Let $\mathcal{M}$ be a rank-$d$ matroid on $[n]$. Say a matroid $\mathcal{N}$ is a *relaxation* of $\mathcal{M}$ if $\mathrm{rank}(\mathcal{N})=d$, $\mathrm{groundset}(\mathcal{N})=[n]$, and every independent set of $\mathcal{M}$ is an independent set of $\mathcal{N}$ (observe that this notion of relaxation is in the labeled sense).

Has anyone seen the set of all relaxations of $\mathcal{M}$ naturally show up in some context?

I'm particularly interested in the algorithmic task of listing all relaxations of a given matroid $\mathcal{M}$, and in any heuristic to make an implementation more efficient than performing the enumeration by brute force; it would be even better if such an implementation already exists.

Actually, I only care about those relaxations of $\mathcal{M}$ that are realizable over a fixed field, say $\mathbb{C}$, which brings me to the next question:

Does anyone know of an implementation of a (finite) algorithm that decides whether a matroid is representable and provides a representation in case it is? (that such a finite algorithm exists can be proved using Groebner bases)

Here I'm explicitly disregarding any complexity issues; I just want to be able to do compute a realization for some small matroids.

**Note:** the first question is different from the "opposite" one of listing all matroids that *specialize* a fixed matroid, which has been asked here.

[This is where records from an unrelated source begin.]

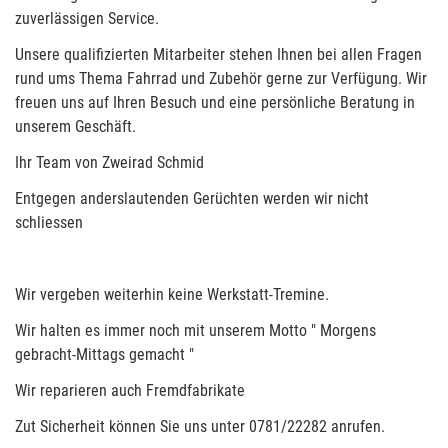
zuverlässigen Service.
Unsere qualifizierten Mitarbeiter stehen Ihnen bei allen Fragen
rund ums Thema Fahrrad und Zubehör gerne zur Verfügung. Wir
freuen uns auf Ihren Besuch und eine persönliche Beratung in
unserem Geschäft.
Ihr Team von Zweirad Schmid
Entgegen anderslautenden Gerüchten werden wir nicht
schliessen
Wir vergeben weiterhin keine Werkstatt-Tremine.
Wir halten es immer noch mit unserem Motto " Morgens
gebracht-Mittags gemacht "
Wir reparieren auch Fremdfabrikate
Zut Sicherheit können Sie uns unter 0781/22282 anrufen.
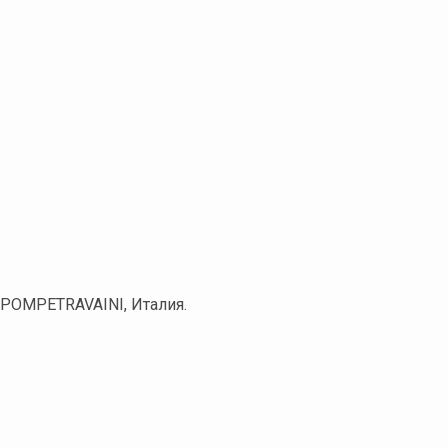
 POMPETRAVAINI, Италия.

I wonder how different the task of listing all relaxations is.

**Update:** I implemented the following brute-force algorithm in sage to enumerate the relaxations of a rank-$d$ matroid on $[n]$:

`For every subset`

$\mathcal{F}$ `of the nonbases of`

$\mathcal{M}$, `check whether`

$bases(\mathcal{M})\cup \mathcal{F}$`is the collection of bases of a matroid.`

According to sage's method `.is_valid()`

for matroids, the outcome for all the matroids I tested was that all $2^{\#\{nonbases(\mathcal{M})\}}$ subsets of $\binom{[n]}{d}$ obtained form the bases of a matroid, which wasn't what I expected.

Can it be that there's a bug in sage's

`.is_valid()`

method, or is it actually to be expected that most naive relaxations of a matroid (as enumerated above) are actually matroids?